The larger issue of a national plan has held center stage for weeks in Washington, where Senate and House conferees appear to be making bicameral, bipartisan progress on a multi-year funding of a new highways bill, as it’s traditionally called.
Other work for highways is moving faster at state levels, the magazine State Legislatures reports in its June issue. The journal, published by the National Conference of State Legislatures, provides news of state-level work nationwide.
The article “Paving the Way” in the June issue describes how states are moving past the long-delayed national funding reforms to act on pressing highway and bridge needs in-state:
• Pennsylvania is considering a broad partnership with the private sector to build bridges, a method used on a limited basis in Mississippi.
• Iowa, which calculates it gets $1.6 billion less than it needs each year to keep up with highway needs, is considering the first tax increase – 10 cents per gallon – on fuel in 23 years. It is also viewed as a jobs bill.
• Kansas, looking down the road to less oil dependence, is considering ways to “tax” people who charge their electric cars at public retail charging stations rather than letting them slip through the taxation net that all gasoline/diesel powered drivers encounter.
• Arizona is considering a per-mile tax for electric vehicles and possibly a “vehicles miles traveled” tax for the total travel of individuals.

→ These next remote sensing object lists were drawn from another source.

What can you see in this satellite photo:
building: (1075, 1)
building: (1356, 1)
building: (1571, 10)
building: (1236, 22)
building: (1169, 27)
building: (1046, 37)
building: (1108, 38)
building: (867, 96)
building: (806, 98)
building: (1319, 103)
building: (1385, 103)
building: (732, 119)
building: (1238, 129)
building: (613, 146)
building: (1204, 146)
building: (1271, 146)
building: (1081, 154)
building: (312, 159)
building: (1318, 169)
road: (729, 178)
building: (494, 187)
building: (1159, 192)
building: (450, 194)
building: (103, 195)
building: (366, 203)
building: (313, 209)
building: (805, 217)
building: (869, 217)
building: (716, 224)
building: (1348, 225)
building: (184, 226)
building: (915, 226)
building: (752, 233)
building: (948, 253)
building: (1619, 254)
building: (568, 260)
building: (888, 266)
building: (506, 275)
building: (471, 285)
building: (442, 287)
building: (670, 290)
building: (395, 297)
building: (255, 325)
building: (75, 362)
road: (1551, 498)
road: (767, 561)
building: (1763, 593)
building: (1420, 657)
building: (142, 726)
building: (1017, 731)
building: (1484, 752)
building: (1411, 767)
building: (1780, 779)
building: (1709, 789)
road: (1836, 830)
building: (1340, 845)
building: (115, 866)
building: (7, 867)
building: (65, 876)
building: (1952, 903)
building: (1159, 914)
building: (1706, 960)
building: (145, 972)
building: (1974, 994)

• At least 10 states, the magazine reports, have developed special “high occupancy toll lanes” fees for solo drivers who want to use high-occupancy vehicle lanes, which sometimes move faster.
• Maine and other states are considering an economic-development approach to highways, with special bond issues for major highways related to economic development opportunities put to voter approval.
All the state efforts, of course, would be boosted if a longer-term national highways bill – jobs creator as well as a road builder – could be hashed out and then passed by both chambers before the June 30 deadline on the current extension.
The states, at this point, are outpacing the federal government in finding solutions.